Central banks fuel markets: illusion vs reality
The journey from market complacency to awareness of fragilities is in full swing, and the market correction in May is part of that, as is the recent recovery fuelled by dovish Central Banks (CB). Aware investors should recognise that the late cycle phase and mature market trends require improving fundamentals and positive political events to deliver sustainable uptrends in risk assets. But, it is difficult to see such improvements happening in the short term. Purchasing Manager Indices have been declining and what we are seeing is a deterioration in the ‘quality’ of growth. Headline figures of growth are still moderately positive, and not far off our expectations of few months ago, but the composition of growth has changed. Most components of growth are of concern to policy makers beyond the decline in trade growth. We particularly pay attention to the decline in investment growth. However, as far as domestic demand is concerned, it remains healthy, thanks to sound labour markets.
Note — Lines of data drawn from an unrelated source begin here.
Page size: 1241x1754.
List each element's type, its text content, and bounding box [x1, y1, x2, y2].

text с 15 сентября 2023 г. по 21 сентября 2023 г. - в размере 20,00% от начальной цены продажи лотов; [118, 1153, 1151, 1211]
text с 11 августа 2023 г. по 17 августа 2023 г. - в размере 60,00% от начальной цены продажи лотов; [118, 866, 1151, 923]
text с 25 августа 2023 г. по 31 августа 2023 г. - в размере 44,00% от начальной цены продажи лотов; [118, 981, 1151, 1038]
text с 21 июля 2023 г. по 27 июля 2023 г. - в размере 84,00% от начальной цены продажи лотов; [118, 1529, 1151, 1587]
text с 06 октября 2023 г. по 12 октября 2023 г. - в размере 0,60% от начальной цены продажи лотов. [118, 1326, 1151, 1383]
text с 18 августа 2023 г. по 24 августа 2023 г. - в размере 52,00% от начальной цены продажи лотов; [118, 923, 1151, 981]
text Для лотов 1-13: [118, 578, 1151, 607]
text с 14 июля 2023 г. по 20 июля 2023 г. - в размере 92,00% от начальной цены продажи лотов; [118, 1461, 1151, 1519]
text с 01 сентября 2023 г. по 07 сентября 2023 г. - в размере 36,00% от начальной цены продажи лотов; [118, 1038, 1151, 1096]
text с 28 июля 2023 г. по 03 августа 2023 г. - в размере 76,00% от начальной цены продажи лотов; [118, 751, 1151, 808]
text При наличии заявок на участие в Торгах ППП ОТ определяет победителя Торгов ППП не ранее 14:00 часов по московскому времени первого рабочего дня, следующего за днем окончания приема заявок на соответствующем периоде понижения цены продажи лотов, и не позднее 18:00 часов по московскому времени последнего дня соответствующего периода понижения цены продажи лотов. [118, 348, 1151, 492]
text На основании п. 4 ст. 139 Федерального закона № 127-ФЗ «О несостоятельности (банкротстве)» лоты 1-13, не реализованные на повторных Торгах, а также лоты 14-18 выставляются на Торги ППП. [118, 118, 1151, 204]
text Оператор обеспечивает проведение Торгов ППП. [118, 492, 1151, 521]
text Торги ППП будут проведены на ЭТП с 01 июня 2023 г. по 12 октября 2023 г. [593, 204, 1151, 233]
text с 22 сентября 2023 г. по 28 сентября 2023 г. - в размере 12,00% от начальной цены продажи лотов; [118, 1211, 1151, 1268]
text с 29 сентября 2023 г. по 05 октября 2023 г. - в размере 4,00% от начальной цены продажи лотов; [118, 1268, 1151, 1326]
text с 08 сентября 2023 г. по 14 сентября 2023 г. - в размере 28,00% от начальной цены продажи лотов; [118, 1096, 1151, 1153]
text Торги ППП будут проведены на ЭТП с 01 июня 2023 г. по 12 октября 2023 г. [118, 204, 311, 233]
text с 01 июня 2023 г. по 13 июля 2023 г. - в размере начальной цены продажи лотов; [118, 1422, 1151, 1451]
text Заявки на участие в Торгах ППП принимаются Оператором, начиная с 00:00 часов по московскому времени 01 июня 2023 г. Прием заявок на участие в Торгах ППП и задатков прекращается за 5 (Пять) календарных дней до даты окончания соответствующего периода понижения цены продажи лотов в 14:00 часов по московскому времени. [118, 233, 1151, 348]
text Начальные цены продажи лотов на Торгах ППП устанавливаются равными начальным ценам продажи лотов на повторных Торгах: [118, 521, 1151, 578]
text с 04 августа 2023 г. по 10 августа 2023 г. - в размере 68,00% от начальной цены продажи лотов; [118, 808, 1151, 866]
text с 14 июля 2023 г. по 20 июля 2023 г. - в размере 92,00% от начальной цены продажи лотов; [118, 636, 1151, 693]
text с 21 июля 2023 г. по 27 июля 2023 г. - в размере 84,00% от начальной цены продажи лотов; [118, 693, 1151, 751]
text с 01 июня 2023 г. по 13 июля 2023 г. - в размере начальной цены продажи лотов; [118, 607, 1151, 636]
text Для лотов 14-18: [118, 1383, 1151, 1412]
Can this equilibrium hold, given the fragilities overall have increased?
In our view, risk assets will continue to face significant hurdles, with sharp selloffs occurring due to data being below expectations, disappointments related to trade negotiations, and repricing of expectations based on changes in CB policies, which will continue to trigger volatility. In this situation, the behaviour of CB becomes crucial again: markets all over the world are currently pricing in rate cuts, with more than 100 bps expected in the US before the end of 2020 and lower rates also likely in Europe, Japan, Canada, Australia and New Zealand. Promises of interest rate cuts and easier financial conditions will likely keep the Goldilocks narrative alive and help markets to avoid persistent downturns in stock prices. However, there are still risks of policy mistakes being made by CB: the line between ‘preemptive’ or ‘reactive’ CB cuts is very thin. While a pre-emptive Fed will likely be market-friendly for equities, a Fed perceived as reactive, or as starting an aggressive easing cycle, would probably be of concern to investors, as they would start to read higher recession risks in the numbers.
Can we expect there to be any positive developments on this journey?
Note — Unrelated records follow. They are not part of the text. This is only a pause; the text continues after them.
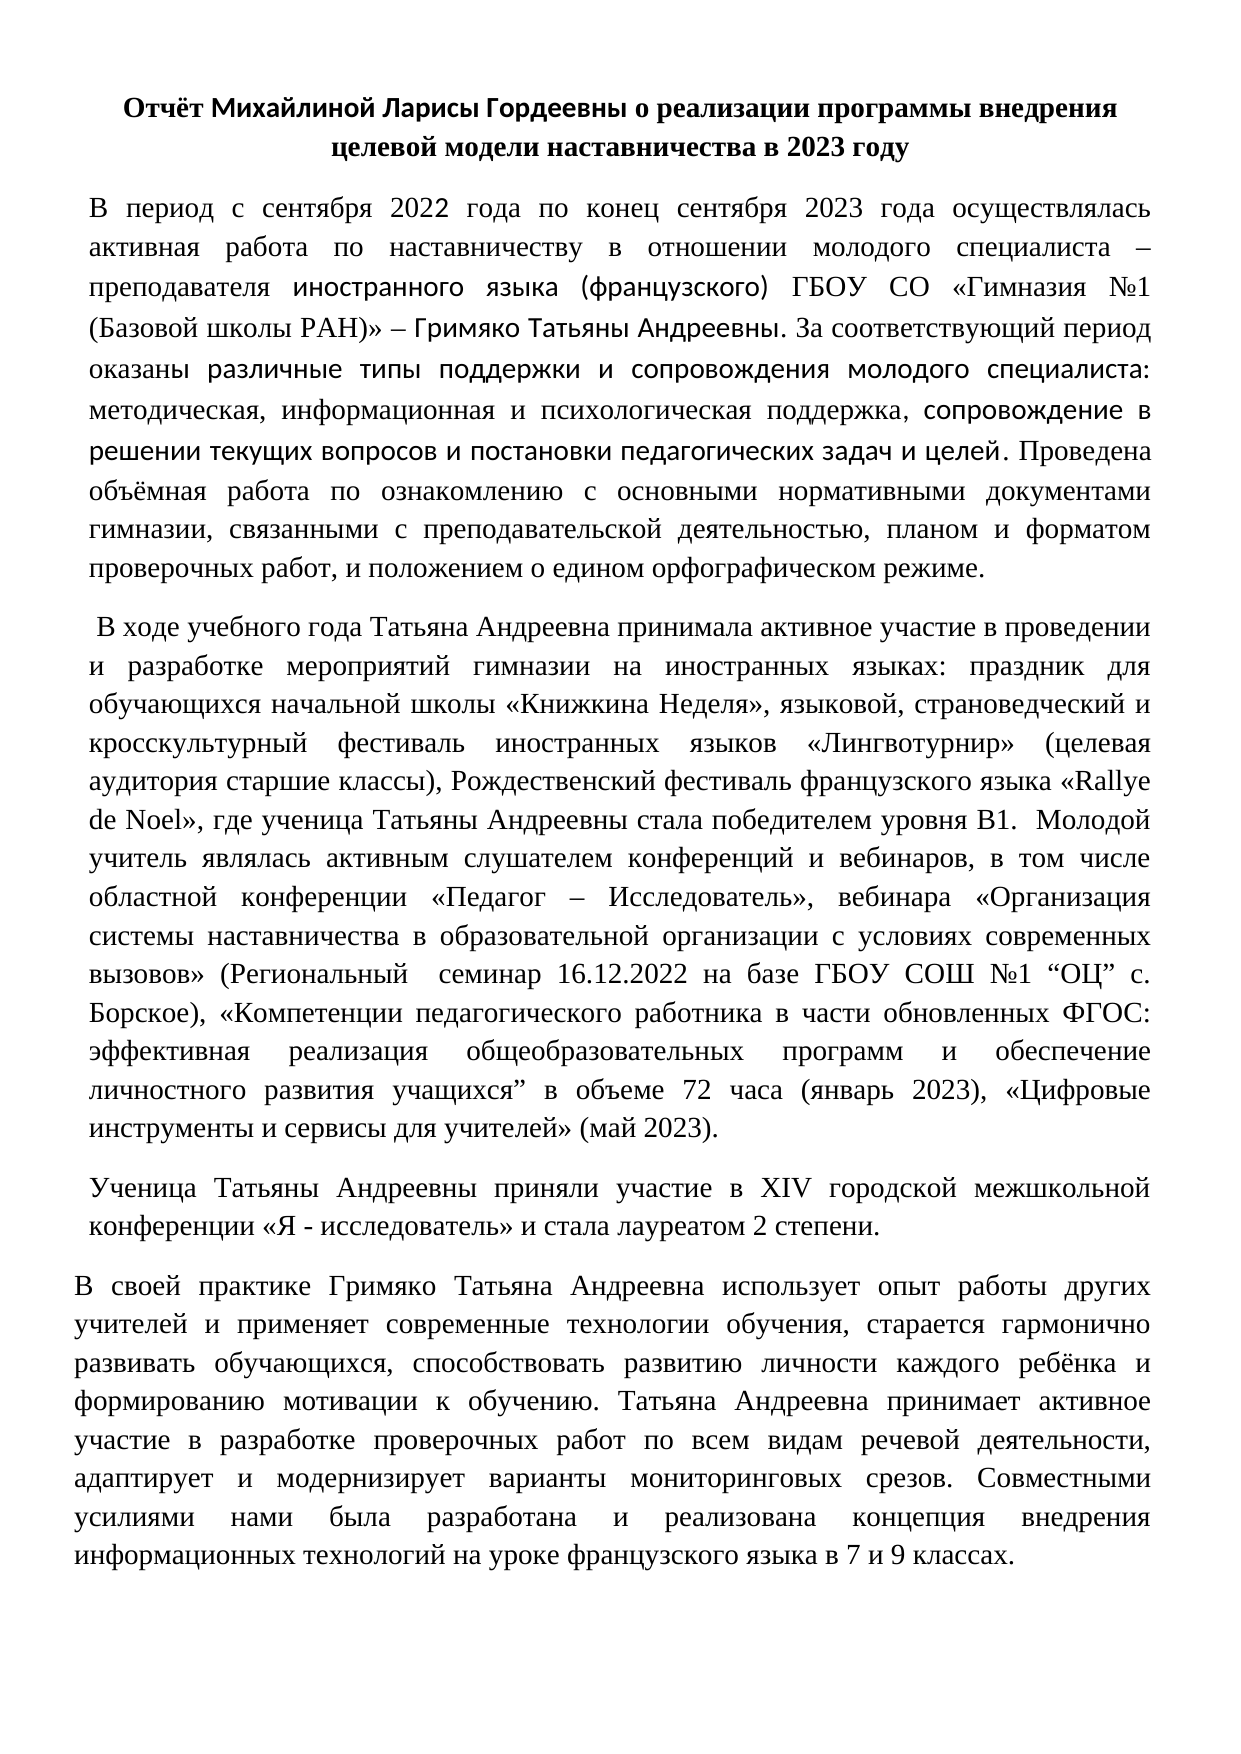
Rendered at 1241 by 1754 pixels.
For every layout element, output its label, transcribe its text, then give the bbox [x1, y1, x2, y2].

text Ученица Татьяны Андреевны приняли участие в XIV городской межшкольной конференции «Я - исследователь» и стала лауреатом 2 степени. [89, 1170, 1152, 1242]
text В своей практике Гримяко Татьяна Андреевна использует опыт работы других учителей и применяет современные технологии обучения, старается гармонично развивать обучающихся, способствовать развитию личности каждого ребёнка и формированию мотивации к обучению. Татьяна Андреевна принимает активное участие в разработке проверочных работ по всем видам речевой деятельности, адаптирует и модернизирует варианты мониторинговых срезов. Совместными усилиями нами была разработана и реализована концепция внедрения информационных технологий на уроке французского языка в 7 и 9 классах. [74, 1268, 1152, 1571]
text В ходе учебного года Татьяна Андреевна принимала активное участие в проведении и разработке мероприятий гимназии на иностранных языках: праздник для обучающихся начальной школы «Книжкина Неделя», языковой, страноведческий и кросскультурный фестиваль иностранных языков «Лингвотурнир» (целевая аудитория старшие классы), Рождественский фестиваль французского языка «Rallye de Noel», где ученица Татьяны Андреевны стала победителем уровня В1. Молодой учитель являлась активным слушателем конференций и вебинаров, в том числе областной конференции «Педагог – Исследователь», вебинара «Организация системы наставничества в образовательной организации с условиях современных вызовов» (Региональный семинар 16.12.2022 на базе ГБОУ СОШ №1 “ОЦ” с. Борское), «Компетенции педагогического работника в части обновленных ФГОС: эффективная реализация общеобразовательных программ и обеспечение личностного развития учащихся” в объеме 72 часа (январь 2023), «Цифровые инструменты и сервисы для учителей» (май 2023). [89, 609, 1152, 1144]
text В период с сентября 2022 года по конец сентября 2023 года осуществлялась активная работа по наставничеству в отношении молодого специалиста – преподавателя иностранного языка (французского) ГБОУ СО «Гимназия №1 (Базовой школы РАН)» – Гримяко Татьяны Андреевны. За соответствующий период оказаны различные типы поддержки и сопровождения молодого специалиста: методическая, информационная и психологическая поддержка, сопровождение в решении текущих вопросов и постановки педагогических задач и целей. Проведена объёмная работа по ознакомлению с основными нормативными документами гимназии, связанными с преподавательской деятельностью, планом и форматом проверочных работ, и положением о едином орфографическом режиме. [89, 189, 1152, 583]
text Отчёт Михайлиной Ларисы Гордеевны о реализации программы внедрения целевой модели наставничества в 2023 году [89, 89, 1152, 163]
If our central case is confirmed, the Fed could deliver a pre-emptive cut this year, responding to risk assets’ appetite for liquidity. With lower rates in the US, China could have more space for monetary policy easing. A stabilisation of growth could be possible. Countries in Europe with fiscal space could experience a fiscal boost thus sustaining internal demand. Regarding the US, this will be more of a story post-2020 election. The markets would make a toast if a deal between China and the US is reached, which could happen in the medium term, even if tensions between the two countries continue related to a much deeper and long term geopolitical strategic game.
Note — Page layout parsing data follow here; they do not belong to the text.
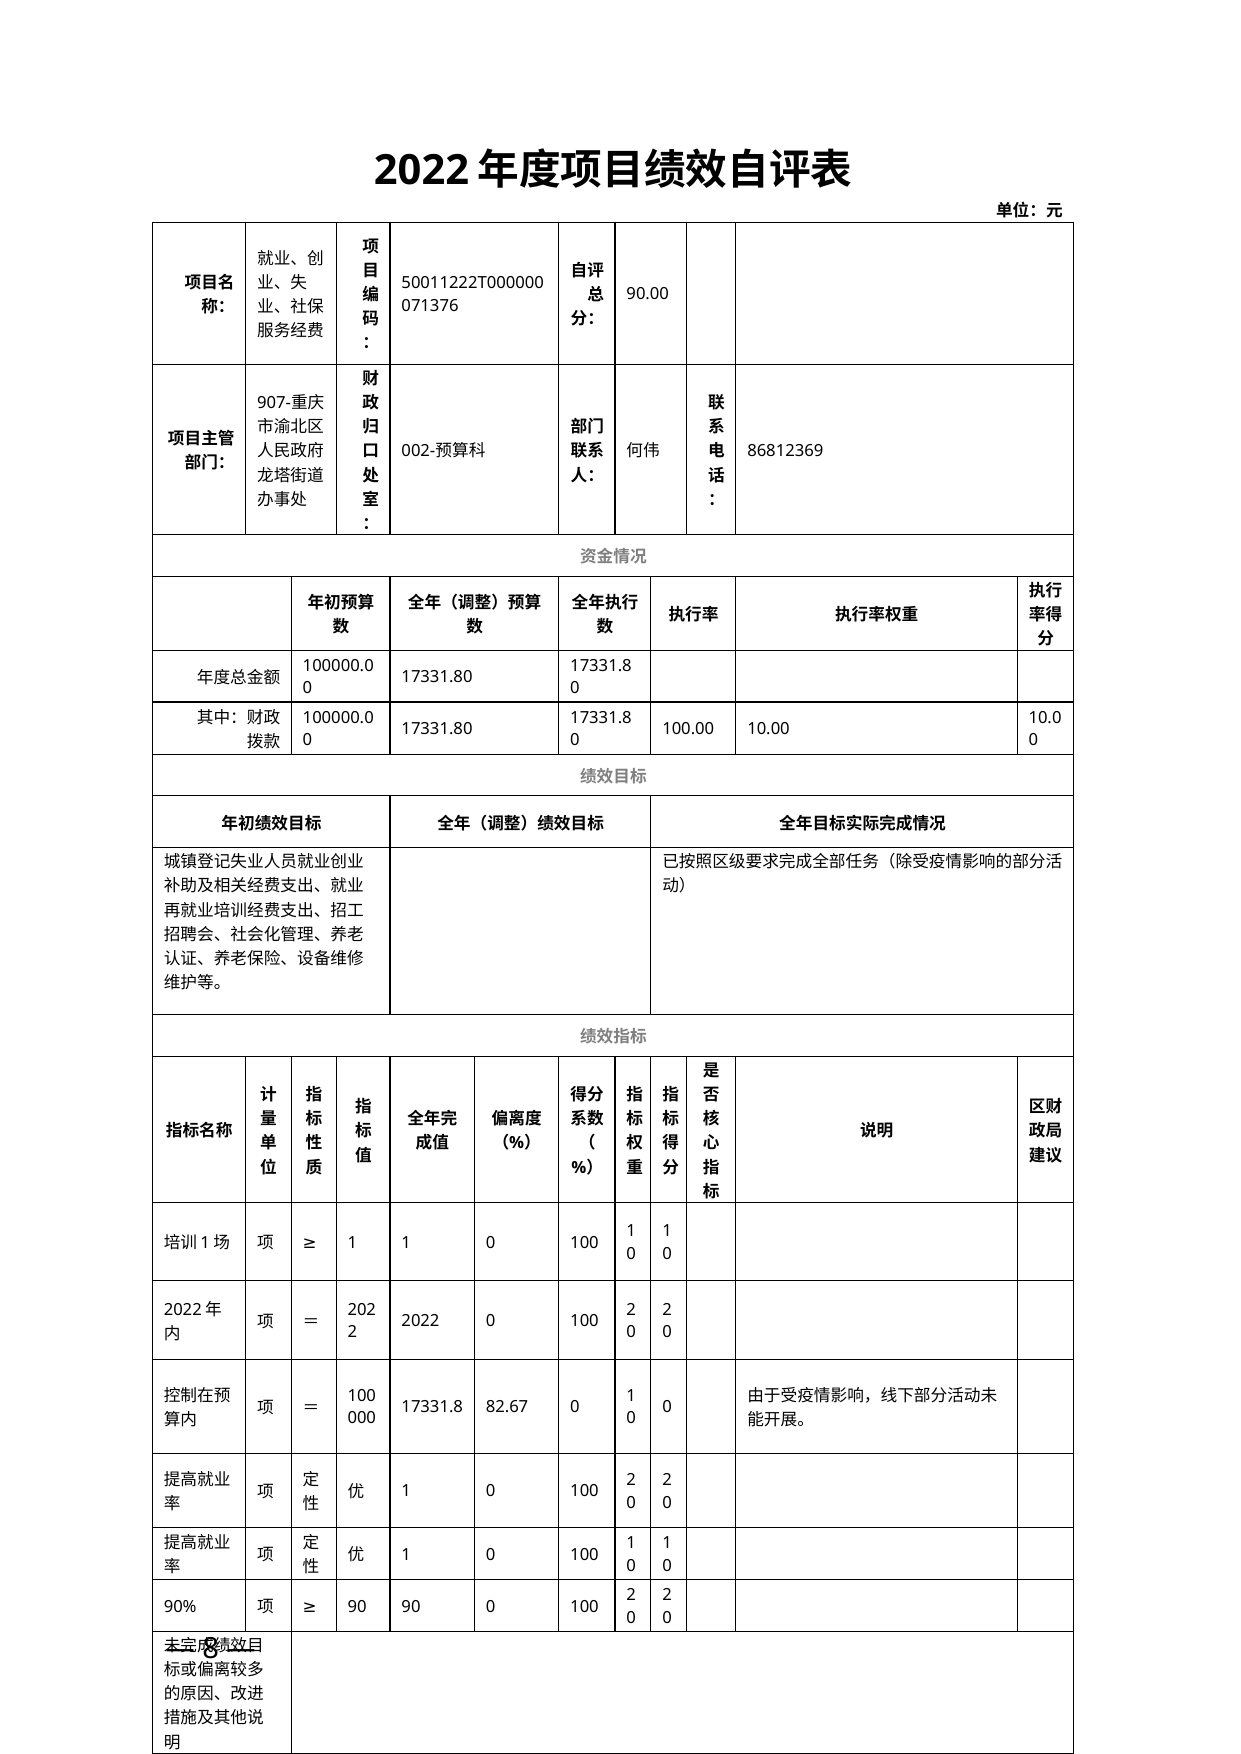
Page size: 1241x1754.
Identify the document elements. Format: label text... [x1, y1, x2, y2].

table_cell [292, 1632, 1073, 1753]
table_cell [736, 1580, 1017, 1631]
table_cell [1018, 1360, 1073, 1452]
table_cell 执行率权重 [736, 577, 1017, 649]
table_cell [736, 1203, 1017, 1280]
table_cell 何伟 [616, 365, 686, 534]
table_cell [736, 1528, 1017, 1579]
table_cell 指标得分 [651, 1057, 686, 1202]
table_cell 全年（调整）绩效目标 [391, 796, 650, 847]
table_cell 10 [616, 1360, 650, 1452]
table_cell 17331.80 [391, 651, 558, 701]
table_cell 0 [475, 1528, 558, 1579]
table_cell 100 [559, 1454, 614, 1527]
table_cell 100000 [337, 1360, 389, 1452]
table_cell 2022年内 [153, 1281, 245, 1359]
table_cell 10 [651, 1203, 686, 1280]
table_cell 1 [391, 1528, 474, 1579]
table_cell 100.00 [651, 703, 735, 753]
table_cell 100 [559, 1528, 614, 1579]
table_cell [651, 651, 735, 701]
table_cell 偏离度（%） [475, 1057, 558, 1202]
table_cell 定性 [292, 1528, 336, 1579]
table_cell 1 [391, 1203, 474, 1280]
table_cell 0 [475, 1580, 558, 1631]
table_cell [736, 1454, 1017, 1527]
table_cell [687, 1454, 735, 1527]
table_cell [736, 1281, 1017, 1359]
table_cell 指标名称 [153, 1057, 245, 1202]
table_cell 年初绩效目标 [153, 796, 389, 847]
table_cell [687, 1360, 735, 1452]
table_cell 90.00 [616, 223, 686, 364]
table_cell 0 [559, 1360, 614, 1452]
table_cell 10 [616, 1528, 650, 1579]
table_cell 全年执行数 [559, 577, 650, 649]
table_cell [391, 848, 650, 1014]
table_cell 项目主管部门： [153, 365, 245, 534]
table_cell 2022 [391, 1281, 474, 1359]
table_cell [153, 577, 291, 649]
table_cell 项目名称： [153, 223, 245, 364]
table_cell 20 [651, 1454, 686, 1527]
table_cell 1 [337, 1203, 389, 1280]
table_cell 单位：元 [152, 198, 1074, 222]
table_cell 资金情况 [153, 535, 1073, 576]
table_cell 联系电话： [687, 365, 735, 534]
table_cell 区财政局建议 [1018, 1057, 1073, 1202]
table_cell [1018, 651, 1073, 701]
table_cell 优 [337, 1454, 389, 1527]
table_cell 100000.00 [292, 703, 389, 753]
table_cell [687, 1281, 735, 1359]
table_cell 已按照区级要求完成全部任务（除受疫情影响的部分活动） [651, 848, 1073, 1014]
table_cell 1 [391, 1454, 474, 1527]
table_cell ＝ [292, 1281, 336, 1359]
table_cell 82.67 [475, 1360, 558, 1452]
table_cell 年度总金额 [153, 651, 291, 701]
table_cell 指标值 [337, 1057, 389, 1202]
table_cell 是否核心指标 [687, 1057, 735, 1202]
table_cell 86812369 [736, 365, 1073, 534]
table_cell 说明 [736, 1057, 1017, 1202]
table_cell 0 [651, 1360, 686, 1452]
table_cell [736, 223, 1073, 364]
table_cell 50011222T000000071376 [391, 223, 558, 364]
table_cell 定性 [292, 1454, 336, 1527]
table_header 2022年度项目绩效自评表 [152, 135, 1074, 197]
table_cell 指标权重 [616, 1057, 650, 1202]
table_cell 提高就业率 [153, 1454, 245, 1527]
table_cell 执行率得分 [1018, 577, 1073, 649]
table_cell 90 [391, 1580, 474, 1631]
table_cell 20 [616, 1454, 650, 1527]
table_cell 绩效指标 [153, 1015, 1073, 1056]
table_cell 自评总分： [559, 223, 614, 364]
table_cell 指标性质 [292, 1057, 336, 1202]
table_cell 2022 [337, 1281, 389, 1359]
table_cell [736, 651, 1017, 701]
table_cell 0 [475, 1281, 558, 1359]
table_cell [687, 223, 735, 364]
table_cell 财政归口处室： [337, 365, 389, 534]
table_cell [1018, 1580, 1073, 1631]
table_cell 10 [651, 1528, 686, 1579]
table_cell 20 [651, 1580, 686, 1631]
table_cell 17331.80 [559, 651, 650, 701]
table_cell 90% [153, 1580, 245, 1631]
table_cell 优 [337, 1528, 389, 1579]
table_cell 17331.80 [391, 703, 558, 753]
table_cell 城镇登记失业人员就业创业补助及相关经费支出、就业再就业培训经费支出、招工招聘会、社会化管理、养老认证、养老保险、设备维修维护等。 [153, 848, 389, 1014]
table_cell 其中：财政拨款 [153, 703, 291, 753]
table_cell 绩效目标 [153, 755, 1073, 795]
table_cell 项 [246, 1281, 291, 1359]
table_cell 培训1场 [153, 1203, 245, 1280]
table_cell 全年（调整）预算数 [391, 577, 558, 649]
table_cell [1018, 1281, 1073, 1359]
table_cell 全年完成值 [391, 1057, 474, 1202]
table_cell 未完成绩效目标或偏离较多的原因、改进措施及其他说明 [153, 1632, 291, 1753]
table_cell 90 [337, 1580, 389, 1631]
table_cell [1018, 1203, 1073, 1280]
table_cell [687, 1203, 735, 1280]
table_cell 20 [616, 1281, 650, 1359]
table_cell 20 [616, 1580, 650, 1631]
table_cell 100 [559, 1203, 614, 1280]
table_cell ≥ [292, 1203, 336, 1280]
table_cell 100 [559, 1580, 614, 1631]
table_cell 10.00 [1018, 703, 1073, 753]
table_cell 002-预算科 [391, 365, 558, 534]
table_cell 由于受疫情影响，线下部分活动未能开展。 [736, 1360, 1017, 1452]
table_cell [1018, 1454, 1073, 1527]
table_cell 项 [246, 1360, 291, 1452]
table_cell 10 [616, 1203, 650, 1280]
table_cell 20 [651, 1281, 686, 1359]
table_cell 0 [475, 1454, 558, 1527]
table_cell 100000.00 [292, 651, 389, 701]
table_cell 907-重庆市渝北区人民政府龙塔街道办事处 [246, 365, 336, 534]
table_cell 全年目标实际完成情况 [651, 796, 1073, 847]
table_cell 就业、创业、失业、社保服务经费 [246, 223, 336, 364]
table_cell 计量单位 [246, 1057, 291, 1202]
table_cell 17331.80 [559, 703, 650, 753]
table_cell [1018, 1528, 1073, 1579]
table_cell 得分系数（%） [559, 1057, 614, 1202]
table_cell 项 [246, 1203, 291, 1280]
table_cell 部门联系人： [559, 365, 614, 534]
table_cell 10.00 [736, 703, 1017, 753]
table_cell 项 [246, 1580, 291, 1631]
table_cell 提高就业率 [153, 1528, 245, 1579]
table_cell 17331.8 [391, 1360, 474, 1452]
table_cell 年初预算数 [292, 577, 389, 649]
table_cell 执行率 [651, 577, 735, 649]
table_cell 项 [246, 1454, 291, 1527]
table_cell 项 [246, 1528, 291, 1579]
table_cell 0 [475, 1203, 558, 1280]
table_cell 100 [559, 1281, 614, 1359]
table_cell 控制在预算内 [153, 1360, 245, 1452]
table_cell [687, 1528, 735, 1579]
table_cell [687, 1580, 735, 1631]
table_cell 项目编 码： [337, 223, 389, 364]
table_cell ≥ [292, 1580, 336, 1631]
table_cell ＝ [292, 1360, 336, 1452]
Setting the unpredictable aside, we focus on what is reasonably predictable ‒ ie, a further extension of this extra-long cycle ‒ and we build our investment strategies around the following convictions:
- A positive stance on credit and spread products. Search for yield is definitely in focus, thanks to the refreshed CB dovishness. We keep a cautious and flexible approach to avoid areas of fragility;
- A constructive stance on EM Bonds. EM continue to be supported by the Fed dovishness and expected USD weakening. Here the focus on vulnerability (investing in the less fragile countries) will be key at this point of the cycle as weaker demand from DM tends could affect some EM;
- A moderate defensive stance on equities. Lacking strong fundamental support, we prefer to play the Goldilocks scenario via credit. That said, the European equity market seems to have already priced in the worst case scenario. Valuations are attractive and positive surprises could support the asset class on a relative basis;
- The FX market as a liquid instrument to play trade disputes and political uncertainty.
There is not much room to make mistakes in this sort of market: potential gains and losses show an asymmetric profile. We recommend keeping a cautious risk stance. We think it is key to protect YTD gains (which are not far off our goals of the beginning of the year), as we are well aware of an overall increase in fragilities.